Chapter 27 Exercises: Customer Analytics and Segmentation
These exercises progress from direct application of chapter concepts (Tier 1) through independent analysis and design challenges (Tier 5). Work through each tier before moving to the next.
Tier 1: Recall and Fundamentals
These exercises confirm you understood the core concepts. They require minimal coding.
Exercise 1.1 — RFM Definitions
Without looking at the chapter, write a one-sentence definition of each of the three RFM dimensions. Then explain why each one, on its own, gives an incomplete picture of customer value.
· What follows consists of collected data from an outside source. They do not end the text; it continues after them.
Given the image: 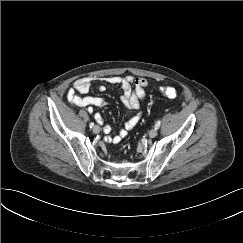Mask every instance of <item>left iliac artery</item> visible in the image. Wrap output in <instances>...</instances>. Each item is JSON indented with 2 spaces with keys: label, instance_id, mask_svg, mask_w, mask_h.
<instances>
[{
  "label": "left iliac artery",
  "instance_id": "left-iliac-artery-1",
  "mask_svg": "<svg viewBox=\"0 0 243 243\" xmlns=\"http://www.w3.org/2000/svg\"><path fill=\"white\" fill-rule=\"evenodd\" d=\"M160 125H161V121L160 120L156 121L155 128L158 129Z\"/></svg>",
  "mask_w": 243,
  "mask_h": 243
}]
</instances>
Exercise 1.2 — Segment Identification
For each customer profile below, identify the most likely RFM segment and explain your reasoning:
| Customer | Last Purchase | Orders (12 mo) | Annual Spend |
|---|---|---|---|
| A | 5 days ago | 24 | $85,000 |
| B | 210 days ago | 18 | $72,000 |
| C | 8 days ago | 1 | $340 |
| D | 190 days ago | 2 | $1,200 |
| E | 45 days ago | 8 | $14,500 |
Exercise 1.3 — Cohort Analysis Interpretation
The cohort retention table below shows retention rates for three acquisition cohorts:
| Cohort | M+0 | M+1 | M+2 | M+3 | M+6 | M+12 |
|---|---|---|---|---|---|---|
| Jan-2022 | 100% | 42% | 31% | 28% | 19% | 14% |
| Jul-2022 | 100% | 45% | 33% | 30% | 21% | 15% |
| Jan-2023 | 100% | 53% | 41% | 37% | — | — |
Answer these questions: 1. Is month-1 retention improving or declining over time? 2. What does the blank in the Jan-2023 M+12 column mean? 3. Based on the trend, what would you estimate M+6 retention for the Jan-2023 cohort?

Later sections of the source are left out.